Para o ex-secretário de Educação Básica e especialista em políticas educacionais Cesar Callegari, o MEC, durante a gestão de Bolsonaro, "sempre foi tido como principal aparelho ideológico". O sociólogo avalia que a descontinuidade de políticas educacionais como as apontadas acima e mais recentemente os cortes nas verbas das universidades federais "têm sido uma doença crônica da educação brasileira".

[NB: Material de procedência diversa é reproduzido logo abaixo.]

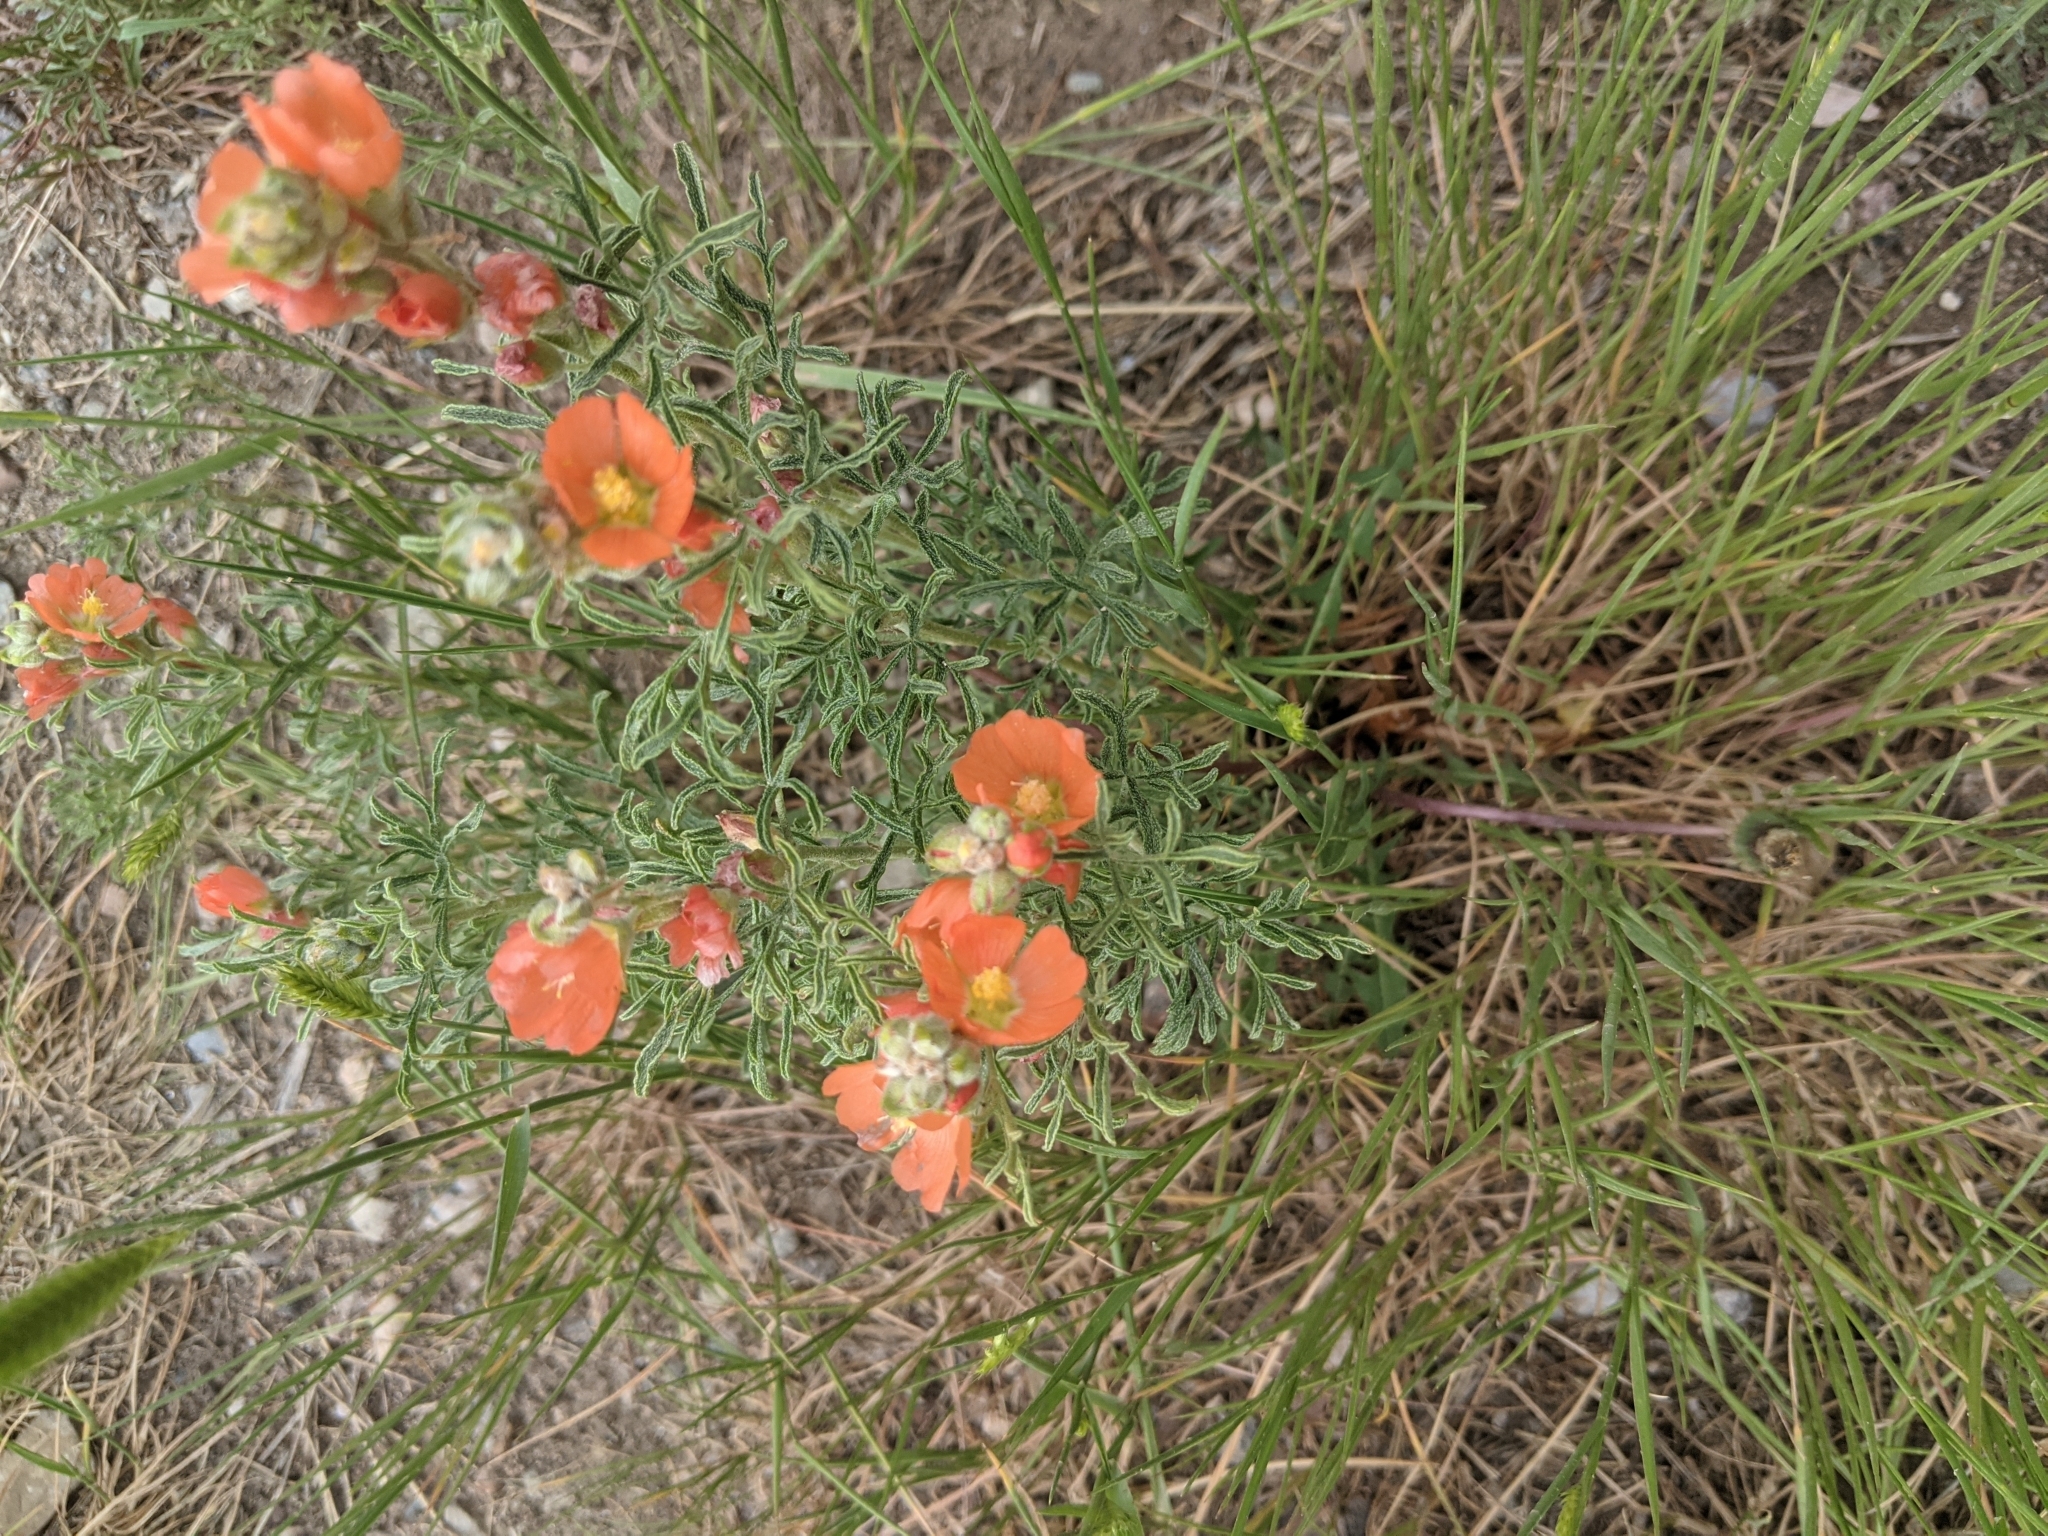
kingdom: Plantae
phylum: Tracheophyta
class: Magnoliopsida
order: Malvales
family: Malvaceae
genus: Sphaeralcea
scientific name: Sphaeralcea coccinea
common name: Moss-rose
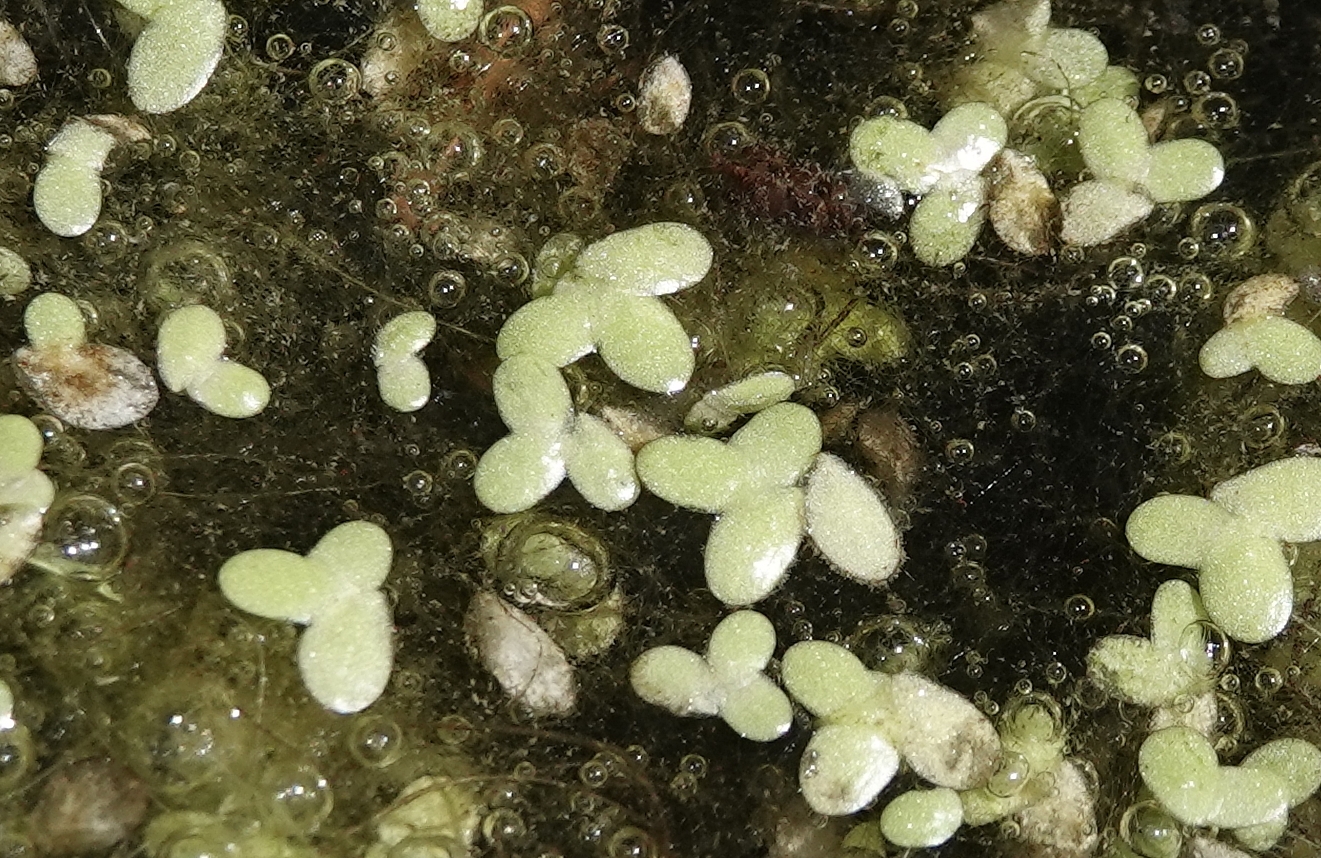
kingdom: Plantae
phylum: Tracheophyta
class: Liliopsida
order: Alismatales
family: Araceae
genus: Lemna
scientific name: Lemna minor
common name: Common duckweed
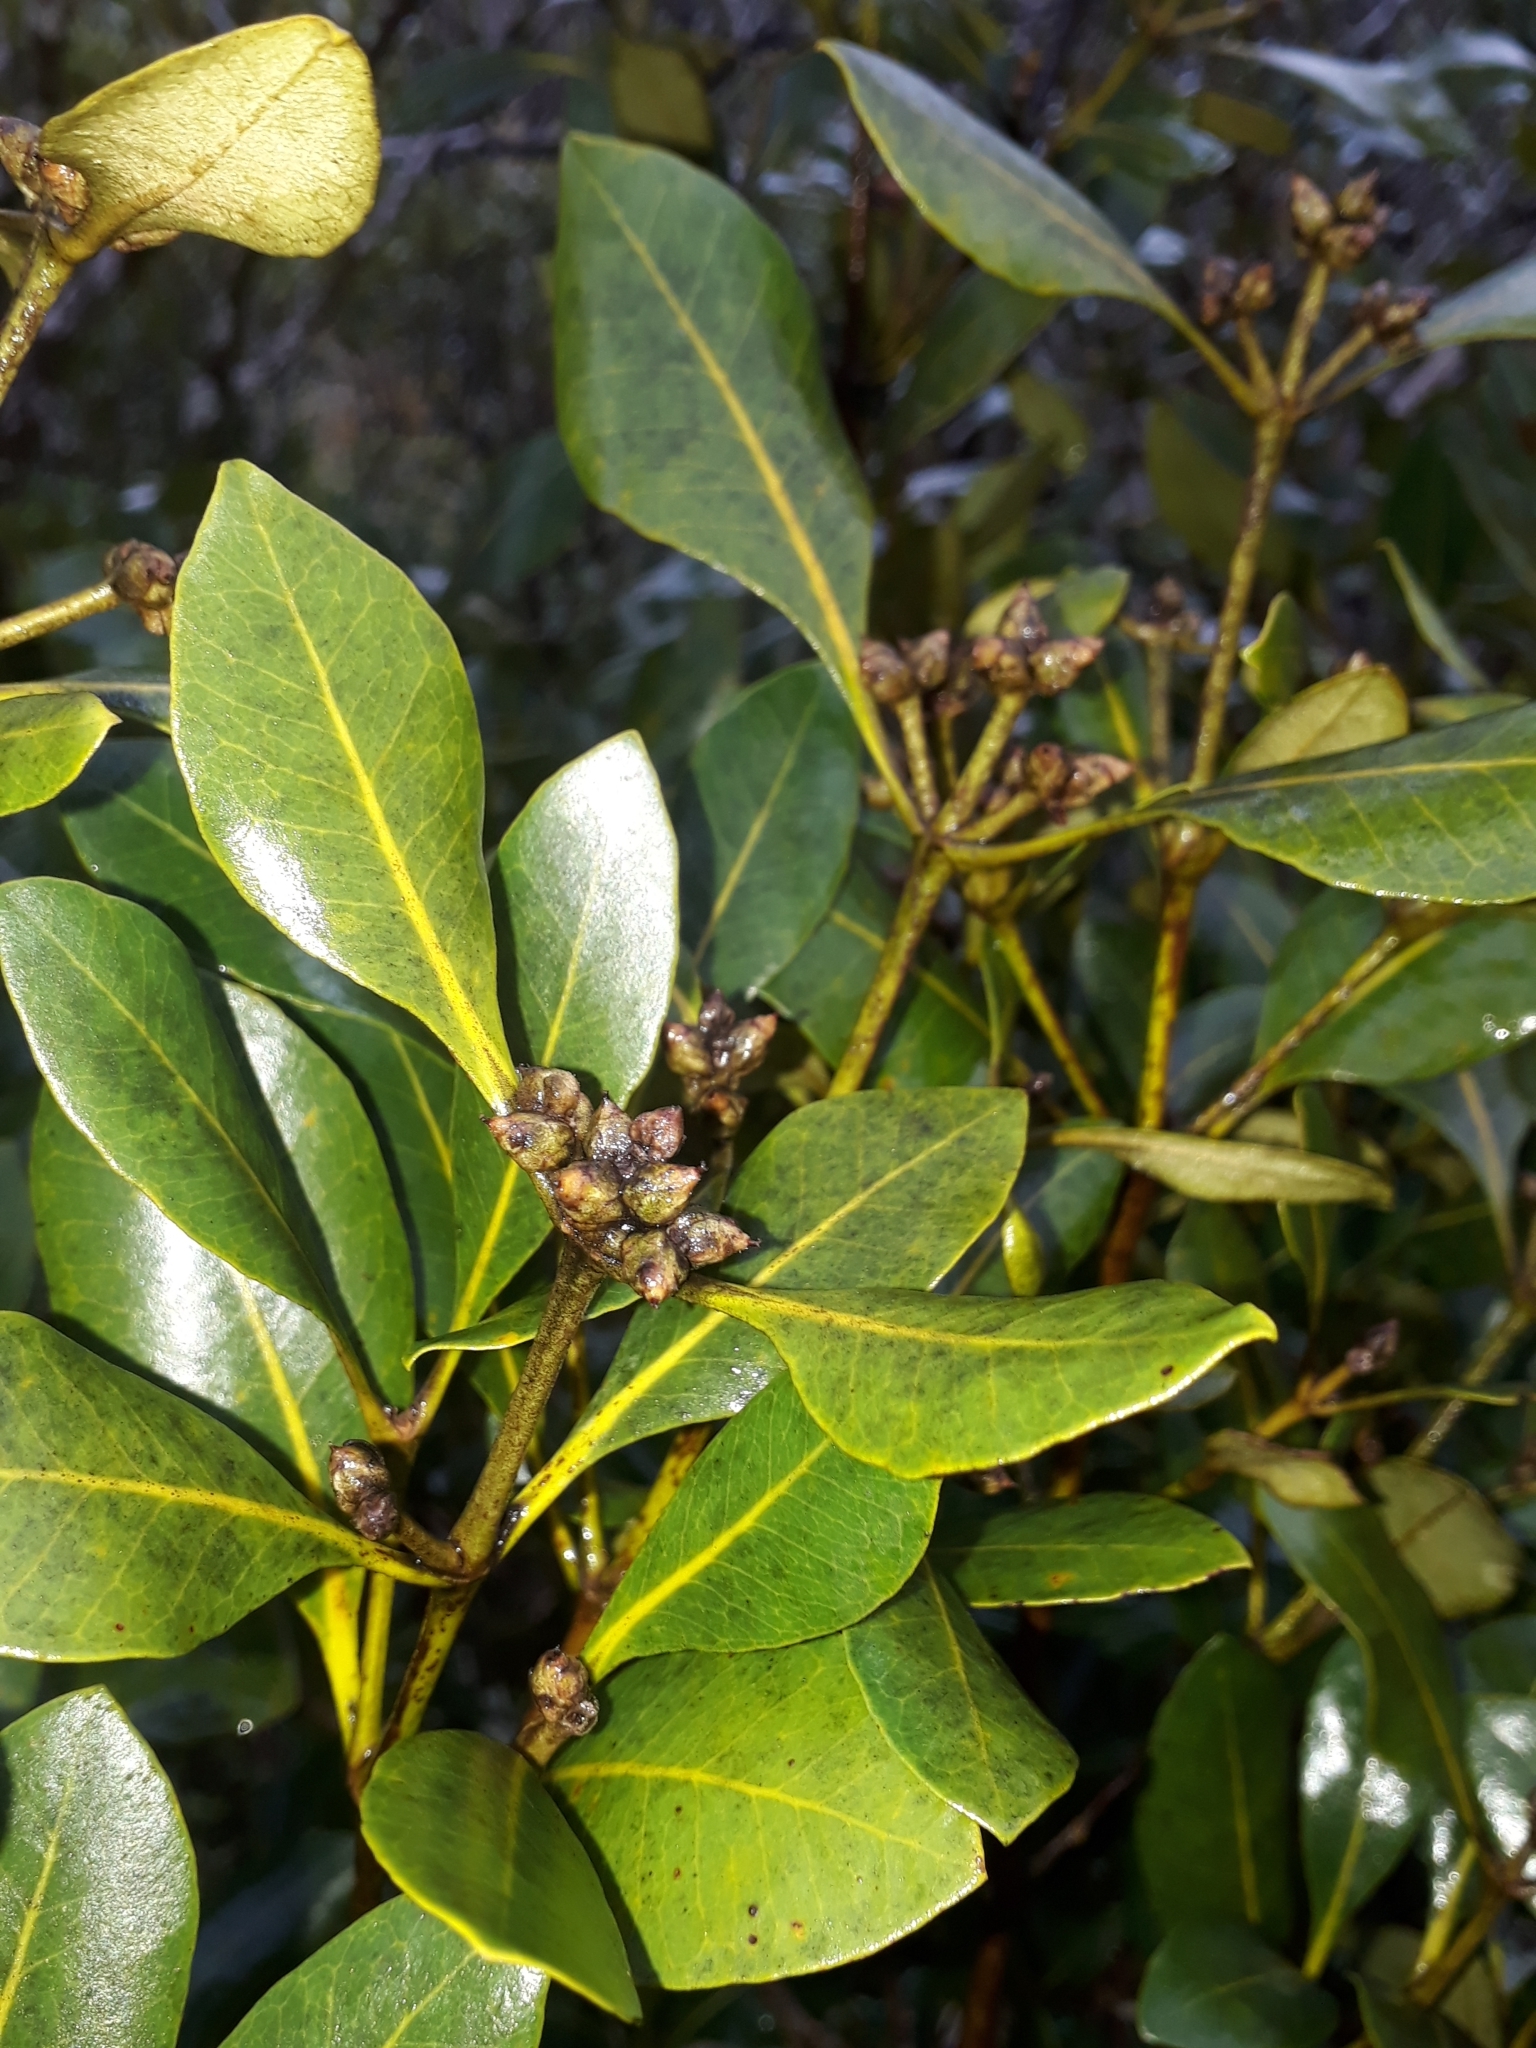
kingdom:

O MEC usa o argumento da falta de dinheiro, claro que nesse momento temos dificuldades pela crise causada pela pandemia, mas a asfixia do ministério é em todos os sentidos.
Cesar Callegari, sociólogo
MEC é tido como o mais poderoso "reduto olavista"
Membros do MEC disseram que a pasta se divide entre olavistas —que seguem as ideias do escritor Olavo de Carvalho, um dos gurus do bolsonarismo— e os chamados "ultraconservadores". Segundo alguns servidores, por mais que existam pautas convergentes entre os dois fortes grupos, há uma diferenciação baseada no "fanatismo olavista".
Um servidor do alto escalão do ministério afirmou que a atuação do olavismo no ministério já foi maior, mas continua significativa. Atualmente, é limitada em algumas secretarias, sendo a Sealf (Secretaria de Alfabetização), sob a gestão de Carlos Nadalim, o maior reduto do grupo.
O último relatório da comissão de deputados que acompanha o MEC apontou que:
- Houve um aumento de 600% no número de militares dentro do órgão nos últimos dois anos;
- A pasta tem apenas 37% dos seus servidores em cargos estratégicos com alguma experiência em educação. Na gestão de Michel Temer, antecessor de Bolsonaro, a taxa era de 64%.
Para o presidente da Frente Parlamentar Mista da Educação, deputado professor Israel Batista (PV-DF), o governo muda o ministro, mas a ideologia continua a mesma —o que ele chamou de "apagão do MEC".
Infelizmente o MEC segue dando espaço para pautas mais relacionadas à emoção e esquece de priorizar as questões realmente estruturantes para educação brasileira, como o retorno seguro às aulas ou o investimento na conectividade para o acesso ao ensino.
Professor Israel Batista (PV-DF), deputado federal
Segundo fontes ouvidas pela reportagem, ultimamente os olavistas perderam influência sobre o FNDE (Fundo Nacional de Desenvolvimento da Educação) e sobre o Inep —este, sob a influência da chamada "ala militar" do governo Bolsonaro.
O que diz o MEC
Procurado, o Ministério da Educação disse, em nota, que "não concorda com essa narrativa" e que sua atuação é técnica. "Atualmente, o corpo dirigente do MEC é formado por servidores de carreira e por especialistas em educação e gestão", diz o texto.
De acordo com a pasta, cerca de 80% dos cargos em "comissão estratégicos da pasta está constituído por servidores com vínculo efetivo com a administração pública".